Adding to the difficulty is the observation that a behavior considered abnormal in one part of the world is accepted as normal elsewhere. In the United States, taking one’s own life is almost always considered a sign of mental illness. Yet the Hindu practice of sati in which a wife throws herself onto her husband’s funeral pyre still occurs today, and Islamic fundamentalists blow themselves up like the Japanese kamikaze pilots of World War II. These acts are considered, within their own cultures, as honorable, not “sick.” Suicidal behavior, then, can sometimes be an illness and other times not, depending on the cultural context. I could give many other examples, but the point is that human societies vary and there is no universal standard for mental illness. The only definition that covers all of it is: mental illness is a marked deviation from cultural expectation. Although accurate, this definition is so broad as to be almost meaningless, and it has little practical utility.

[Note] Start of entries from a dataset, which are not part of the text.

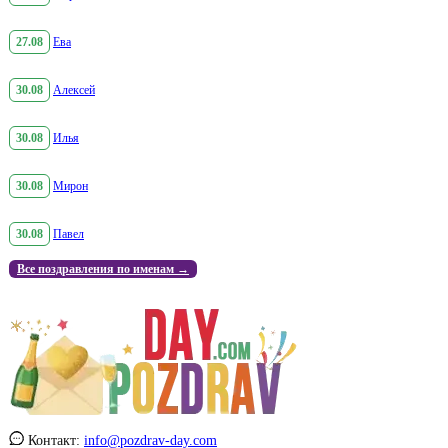
27.08
Ева
30.08
Алексей
30.08
Илья
30.08
Мирон
30.08
Павел
Все поздравления по именам →
Контакт:
info@pozdrav-day.com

In everyday practice, we rely on those who seek our help to define their own mental disability. Behaviors others might consider abnormal can be acceptable to an individual. Some live with phobias by restructuring their lives to avoid anxiety triggers. Others may accept low-level chronic depression as normal, as in the old blues song, “been down so long it looks like up to me.” Narcissistic, dependent and even antisocial personality traits may be tolerable unless they lead to significant interpersonal or societal dysfunction. People who come to a psychotherapist usually can tell us what they consider “abnormal,” and maybe that’s all the definition we need.